Conflict Resolution in Schools
One important aspect of classroom management is conflict resolution. A peer mediation system is recommended in humane education classrooms. This approach can reduce classroom conflict, and in particular teacher/learner antagonisms and polarisation. One system for achieving peer mediation in schools is outlined in the Conflict Resolution set of booklets: http://worldanimal.net/methodology-he (see Booklets 1, 11 and 12). This can be easily be adapted to suit the requirements of individual schools. Key elements of the system are:
- Gaining support of school governors, and training/awareness briefing;
- Selection and training of educators with special responsibility for Conflict Resolution;
- Selection and training of learner conflict resolution mediator members;
- Selection and training of class conflict resolution monitors; and
- Establishment of monitoring and mediation procedures.
The mediation and negotiation techniques used include key aspects, such as:
- Use of a neutral adjudicator/facilitator (or team);
- Meeting to talk in a peaceful and constructive manner about the potential conflict;
- Clarifying each party’s interests and desires;
- Checking that each party understands the other’s position;
- Exploring ways of solving the problem; and
- Trying to find a solution that everyone involved likes.
Similar systems have already been introduced in the USA, where they were found to reduce the amount of time teachers need to spend on resolving disputes, whilst providing learners with the opportunity to talk over their difficulties with others. Simultaneously, these systems provide mediators with valuable life skills.
Compassion Bulletin Board
Create a compassion bulletin board for the class. Write an agreed definition of compassion, or a header explaining compassion, on the top of the board. Then include below these examples of compassion towards oneself, other people, animals and/or the environment. Encourage the learners to draw nice pictures or cartoons of the acts of compassion too, if they are artistic.
Compassion can be explained along the following lines:
A feeling of deep sympathy and sadness for the suffering, misfortune or damage caused to a person, animal or the environment; accompanied by a strong desire to help, and to alleviate the suffering.

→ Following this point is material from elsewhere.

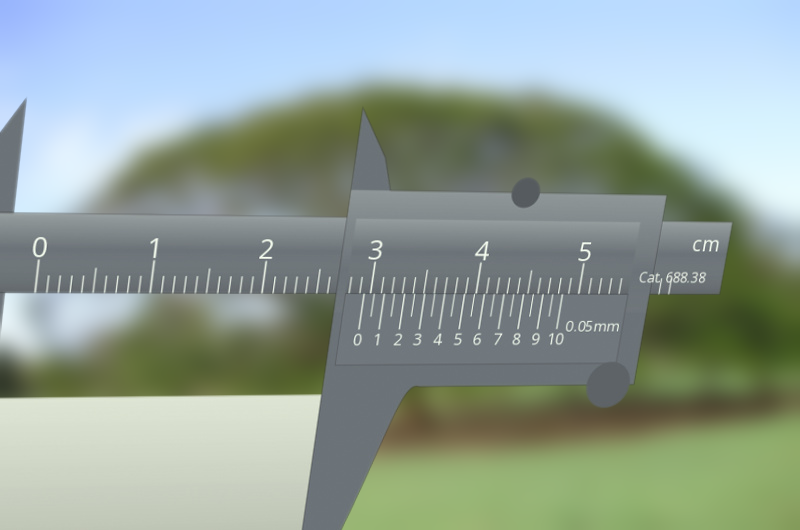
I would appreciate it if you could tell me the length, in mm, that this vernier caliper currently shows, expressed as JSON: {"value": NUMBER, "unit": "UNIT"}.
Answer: {"value": 29.4, "unit": "mm"}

Mindfulness, Meditation/'Quiet Time', and Calm
It is recommended that humane education lessons are preceded by a brief period of mindfulness meditation (or ‘quiet time’). Just five minutes is needed before a lesson and can yield significant benefits for teachers, learners, and humane education lessons. This quiet space helps learners to locate a calm core, which helps reflection, focus and creativity, and access to their inner moral compass and values. Research (for example, Exeter/Cambridge University study 2012 and Cambridge University Pilot Study 2008) has shown that mindfulness/meditation in schools has significant impacts on depression, stress, and wellbeing. Most students reported enjoying and benefiting from the mindfulness training; and they experienced increases in self-awareness and self-regulation, self-determination and self-efficacy. Proponents state that this important life skill enhances mental health and wellbeing, concentration, resilience, problem-solving, empathy and academic performance. Many teachers who have been trained in mindfulness report calmer classrooms, more attentive students and more effective learning.